I cannot say that I should wish to see forest trees and docks and
brambles in garden borders. Honest Allan here runs a little into the
extreme, as men are apt enough to do, when they try to get as far as
possible from the side advocated by an opposite party.
I shall now exhibit two paintings of bowers. I begin with one from
Spenser.
A BOWER
And over him Art stryving to compayre
With Nature did an arber greene dispied[041]

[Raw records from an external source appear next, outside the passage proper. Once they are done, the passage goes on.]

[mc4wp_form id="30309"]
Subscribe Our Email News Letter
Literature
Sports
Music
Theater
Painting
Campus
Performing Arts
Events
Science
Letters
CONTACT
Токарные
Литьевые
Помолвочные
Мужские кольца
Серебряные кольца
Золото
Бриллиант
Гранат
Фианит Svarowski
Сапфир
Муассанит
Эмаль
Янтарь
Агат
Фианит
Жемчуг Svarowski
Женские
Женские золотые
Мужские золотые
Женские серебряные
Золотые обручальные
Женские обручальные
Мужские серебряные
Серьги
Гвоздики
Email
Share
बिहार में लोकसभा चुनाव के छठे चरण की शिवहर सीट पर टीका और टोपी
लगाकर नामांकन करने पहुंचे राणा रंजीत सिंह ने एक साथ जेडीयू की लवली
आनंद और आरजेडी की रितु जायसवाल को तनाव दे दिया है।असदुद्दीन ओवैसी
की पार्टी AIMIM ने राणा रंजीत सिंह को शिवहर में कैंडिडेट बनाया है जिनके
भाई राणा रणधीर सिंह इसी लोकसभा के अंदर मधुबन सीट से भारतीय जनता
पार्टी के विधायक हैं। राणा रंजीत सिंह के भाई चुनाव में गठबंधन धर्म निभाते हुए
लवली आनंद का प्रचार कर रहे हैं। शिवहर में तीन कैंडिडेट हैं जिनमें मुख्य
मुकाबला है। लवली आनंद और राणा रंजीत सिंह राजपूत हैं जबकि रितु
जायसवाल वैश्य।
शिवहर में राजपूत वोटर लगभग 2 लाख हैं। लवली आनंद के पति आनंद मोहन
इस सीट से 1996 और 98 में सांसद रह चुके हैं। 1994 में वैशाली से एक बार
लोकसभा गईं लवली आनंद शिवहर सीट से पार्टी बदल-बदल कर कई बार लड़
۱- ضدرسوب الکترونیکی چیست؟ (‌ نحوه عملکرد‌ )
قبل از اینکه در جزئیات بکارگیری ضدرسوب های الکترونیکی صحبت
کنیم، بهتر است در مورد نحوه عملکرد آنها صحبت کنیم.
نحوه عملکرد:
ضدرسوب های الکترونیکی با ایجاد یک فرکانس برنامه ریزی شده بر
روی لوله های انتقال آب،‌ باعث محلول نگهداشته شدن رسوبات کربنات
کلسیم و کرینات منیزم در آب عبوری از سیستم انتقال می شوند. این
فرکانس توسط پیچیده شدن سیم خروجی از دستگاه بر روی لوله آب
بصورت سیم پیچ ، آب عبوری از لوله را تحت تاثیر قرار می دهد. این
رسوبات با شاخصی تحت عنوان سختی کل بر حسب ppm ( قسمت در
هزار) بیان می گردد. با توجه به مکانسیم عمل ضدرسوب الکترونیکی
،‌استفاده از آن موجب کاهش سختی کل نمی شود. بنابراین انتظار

Framéd of wanton yvie, flouring, fayre,
Through which the fragrant eglantine did spred
His prickling armes, entrayld with roses red,
Which daintie odours round about them threw
And all within with flowers was garnishéd
That, when myld Zephyrus emongst them blew,
Did breathe out bounteous smels, and painted colors shew
And fast beside these trickled softly downe
A gentle streame, whose murmuring wave did play
Emongst the pumy stones, and made a sowne,
To lull him soft asleepe that by it lay
The wearie traveiler wandring that way,
Therein did often quench his thirsty head
And then by it his wearie limbes display,
(Whiles creeping slomber made him to forget
His former payne,) and wypt away his toilsom sweat.
And on the other syde a pleasaunt grove
Was shott up high, full of the stately tree
That dedicated is t'Olympick Iove,
And to his son Alcides,[042] whenas hee
In Nemus gaynéd goodly victoree
Theirin the merry birds of every sorte
Chaunted alowd their cheerful harmonee,
And made emongst themselves a sweete consórt
That quickned the dull spright with musicall comfórt.
Fairie Queene, Book 2 Cant. 5 Stanzas 29, 30 and 31.